### Job item
One part of the entries below is wanted: the lines from the one containing "Prace w edytorze" through the one containing "Hosa MID320". Write those out exactly and nothing else.

### Data to process
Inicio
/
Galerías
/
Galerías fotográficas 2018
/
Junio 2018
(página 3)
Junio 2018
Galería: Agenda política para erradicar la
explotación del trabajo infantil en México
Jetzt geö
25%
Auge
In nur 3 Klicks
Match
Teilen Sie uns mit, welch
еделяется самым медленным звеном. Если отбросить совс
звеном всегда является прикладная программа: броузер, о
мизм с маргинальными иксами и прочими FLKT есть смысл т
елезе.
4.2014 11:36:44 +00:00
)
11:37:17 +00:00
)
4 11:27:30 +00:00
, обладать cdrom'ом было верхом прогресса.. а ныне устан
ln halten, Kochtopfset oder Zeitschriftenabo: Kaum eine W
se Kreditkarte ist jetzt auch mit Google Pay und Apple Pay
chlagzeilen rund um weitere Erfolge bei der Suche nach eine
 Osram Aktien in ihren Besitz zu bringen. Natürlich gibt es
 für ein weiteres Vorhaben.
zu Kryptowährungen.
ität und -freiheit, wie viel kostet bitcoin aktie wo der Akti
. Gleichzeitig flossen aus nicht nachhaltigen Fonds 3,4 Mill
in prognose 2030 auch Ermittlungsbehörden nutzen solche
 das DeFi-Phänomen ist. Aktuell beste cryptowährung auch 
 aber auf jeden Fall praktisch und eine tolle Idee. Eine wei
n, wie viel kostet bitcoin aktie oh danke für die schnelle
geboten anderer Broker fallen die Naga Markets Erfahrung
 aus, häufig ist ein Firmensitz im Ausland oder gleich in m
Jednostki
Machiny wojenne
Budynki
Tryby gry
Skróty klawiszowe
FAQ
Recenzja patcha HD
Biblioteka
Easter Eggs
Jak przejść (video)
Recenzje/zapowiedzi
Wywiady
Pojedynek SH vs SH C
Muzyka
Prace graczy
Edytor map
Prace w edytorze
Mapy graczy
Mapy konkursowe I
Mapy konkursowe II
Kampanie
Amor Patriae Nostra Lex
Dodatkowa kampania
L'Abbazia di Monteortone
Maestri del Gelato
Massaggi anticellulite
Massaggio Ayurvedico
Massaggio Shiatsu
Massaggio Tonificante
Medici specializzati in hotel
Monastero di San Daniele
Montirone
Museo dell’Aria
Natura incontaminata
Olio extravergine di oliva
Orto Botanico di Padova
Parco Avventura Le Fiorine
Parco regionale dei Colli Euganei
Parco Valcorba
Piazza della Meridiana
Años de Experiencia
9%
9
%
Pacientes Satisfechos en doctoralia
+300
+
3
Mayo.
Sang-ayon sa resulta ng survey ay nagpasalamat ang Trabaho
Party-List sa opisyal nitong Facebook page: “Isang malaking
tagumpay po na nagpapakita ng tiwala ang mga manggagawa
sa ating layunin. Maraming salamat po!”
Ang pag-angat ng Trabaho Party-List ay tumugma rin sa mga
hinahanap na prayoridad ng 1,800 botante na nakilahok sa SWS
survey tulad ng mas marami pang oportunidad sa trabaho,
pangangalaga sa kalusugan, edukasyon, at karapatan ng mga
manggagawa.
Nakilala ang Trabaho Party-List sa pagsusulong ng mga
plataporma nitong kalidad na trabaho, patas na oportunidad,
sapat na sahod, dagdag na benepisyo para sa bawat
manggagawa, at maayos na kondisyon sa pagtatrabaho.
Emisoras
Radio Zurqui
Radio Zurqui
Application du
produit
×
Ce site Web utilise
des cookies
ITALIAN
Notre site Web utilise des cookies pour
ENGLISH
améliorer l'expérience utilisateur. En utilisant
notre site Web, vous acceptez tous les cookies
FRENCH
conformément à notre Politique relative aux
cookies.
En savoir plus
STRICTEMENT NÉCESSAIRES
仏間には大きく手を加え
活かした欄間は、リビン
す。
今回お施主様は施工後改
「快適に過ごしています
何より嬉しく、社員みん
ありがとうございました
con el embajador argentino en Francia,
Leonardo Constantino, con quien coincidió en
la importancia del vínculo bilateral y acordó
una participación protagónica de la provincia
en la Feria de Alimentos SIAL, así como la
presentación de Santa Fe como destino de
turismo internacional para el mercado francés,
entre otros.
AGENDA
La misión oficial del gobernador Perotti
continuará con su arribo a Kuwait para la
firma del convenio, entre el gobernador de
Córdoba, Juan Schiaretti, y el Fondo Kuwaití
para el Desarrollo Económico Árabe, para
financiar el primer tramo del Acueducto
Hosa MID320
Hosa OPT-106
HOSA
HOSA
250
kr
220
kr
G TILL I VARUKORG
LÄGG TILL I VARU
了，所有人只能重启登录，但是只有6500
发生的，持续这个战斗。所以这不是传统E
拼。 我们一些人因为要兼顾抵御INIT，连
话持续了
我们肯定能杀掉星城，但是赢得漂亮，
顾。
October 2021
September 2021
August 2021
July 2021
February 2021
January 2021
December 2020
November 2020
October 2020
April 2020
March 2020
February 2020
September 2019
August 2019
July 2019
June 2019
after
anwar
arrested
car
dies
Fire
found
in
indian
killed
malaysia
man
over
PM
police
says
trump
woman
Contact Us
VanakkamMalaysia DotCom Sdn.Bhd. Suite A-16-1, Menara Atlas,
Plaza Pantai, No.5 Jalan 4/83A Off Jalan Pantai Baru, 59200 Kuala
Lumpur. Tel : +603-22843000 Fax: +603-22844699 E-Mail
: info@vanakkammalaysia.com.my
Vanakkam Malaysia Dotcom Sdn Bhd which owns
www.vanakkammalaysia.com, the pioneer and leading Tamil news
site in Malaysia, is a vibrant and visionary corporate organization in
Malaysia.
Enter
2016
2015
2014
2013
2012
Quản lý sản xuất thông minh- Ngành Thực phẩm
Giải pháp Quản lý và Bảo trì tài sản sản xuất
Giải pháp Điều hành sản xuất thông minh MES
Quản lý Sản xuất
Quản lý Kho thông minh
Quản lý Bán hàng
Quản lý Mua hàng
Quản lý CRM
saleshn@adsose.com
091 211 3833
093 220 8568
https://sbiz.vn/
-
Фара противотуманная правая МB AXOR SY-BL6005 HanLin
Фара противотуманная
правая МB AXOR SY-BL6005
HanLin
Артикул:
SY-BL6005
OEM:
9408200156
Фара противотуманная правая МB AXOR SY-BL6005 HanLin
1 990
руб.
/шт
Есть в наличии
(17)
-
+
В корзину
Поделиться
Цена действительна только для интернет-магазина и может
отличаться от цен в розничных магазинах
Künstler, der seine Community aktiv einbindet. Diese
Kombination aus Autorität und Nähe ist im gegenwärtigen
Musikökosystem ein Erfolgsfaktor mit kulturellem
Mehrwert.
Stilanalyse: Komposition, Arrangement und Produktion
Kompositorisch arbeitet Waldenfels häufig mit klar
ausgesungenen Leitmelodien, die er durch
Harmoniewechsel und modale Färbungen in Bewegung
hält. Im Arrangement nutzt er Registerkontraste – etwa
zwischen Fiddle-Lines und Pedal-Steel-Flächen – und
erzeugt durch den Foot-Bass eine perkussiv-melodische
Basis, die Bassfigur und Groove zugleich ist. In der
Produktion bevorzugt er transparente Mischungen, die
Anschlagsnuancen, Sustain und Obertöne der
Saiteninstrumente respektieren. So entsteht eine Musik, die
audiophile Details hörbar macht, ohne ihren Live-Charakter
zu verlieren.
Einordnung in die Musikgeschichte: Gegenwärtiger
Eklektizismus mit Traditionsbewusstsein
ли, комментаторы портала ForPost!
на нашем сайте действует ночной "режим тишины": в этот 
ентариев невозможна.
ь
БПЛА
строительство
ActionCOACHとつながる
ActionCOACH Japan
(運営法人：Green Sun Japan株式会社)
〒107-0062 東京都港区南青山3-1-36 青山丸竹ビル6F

### Answer for the task
Prace w edytorze
Mapy graczy
Mapy konkursowe I
Mapy konkursowe II
Kampanie
Amor Patriae Nostra Lex
Dodatkowa kampania
L'Abbazia di Monteortone
Maestri del Gelato
Massaggi anticellulite
Massaggio Ayurvedico
Massaggio Shiatsu
Massaggio Tonificante
Medici specializzati in hotel
Monastero di San Daniele
Montirone
Museo dell’Aria
Natura incontaminata
Olio extravergine di oliva
Orto Botanico di Padova
Parco Avventura Le Fiorine
Parco regionale dei Colli Euganei
Parco Valcorba
Piazza della Meridiana
Años de Experiencia
9%
9
%
Pacientes Satisfechos en doctoralia
+300
+
3
Mayo.
Sang-ayon sa resulta ng survey ay nagpasalamat ang Trabaho
Party-List sa opisyal nitong Facebook page: “Isang malaking
tagumpay po na nagpapakita ng tiwala ang mga manggagawa
sa ating layunin. Maraming salamat po!”
Ang pag-angat ng Trabaho Party-List ay tumugma rin sa mga
hinahanap na prayoridad ng 1,800 botante na nakilahok sa SWS
survey tulad ng mas marami pang oportunidad sa trabaho,
pangangalaga sa kalusugan, edukasyon, at karapatan ng mga
manggagawa.
Nakilala ang Trabaho Party-List sa pagsusulong ng mga
plataporma nitong kalidad na trabaho, patas na oportunidad,
sapat na sahod, dagdag na benepisyo para sa bawat
manggagawa, at maayos na kondisyon sa pagtatrabaho.
Emisoras
Radio Zurqui
Radio Zurqui
Application du
produit
×
Ce site Web utilise
des cookies
ITALIAN
Notre site Web utilise des cookies pour
ENGLISH
améliorer l'expérience utilisateur. En utilisant
notre site Web, vous acceptez tous les cookies
FRENCH
conformément à notre Politique relative aux
cookies.
En savoir plus
STRICTEMENT NÉCESSAIRES
仏間には大きく手を加え
活かした欄間は、リビン
す。
今回お施主様は施工後改
「快適に過ごしています
何より嬉しく、社員みん
ありがとうございました
con el embajador argentino en Francia,
Leonardo Constantino, con quien coincidió en
la importancia del vínculo bilateral y acordó
una participación protagónica de la provincia
en la Feria de Alimentos SIAL, así como la
presentación de Santa Fe como destino de
turismo internacional para el mercado francés,
entre otros.
AGENDA
La misión oficial del gobernador Perotti
continuará con su arribo a Kuwait para la
firma del convenio, entre el gobernador de
Córdoba, Juan Schiaretti, y el Fondo Kuwaití
para el Desarrollo Económico Árabe, para
financiar el primer tramo del Acueducto
Hosa MID320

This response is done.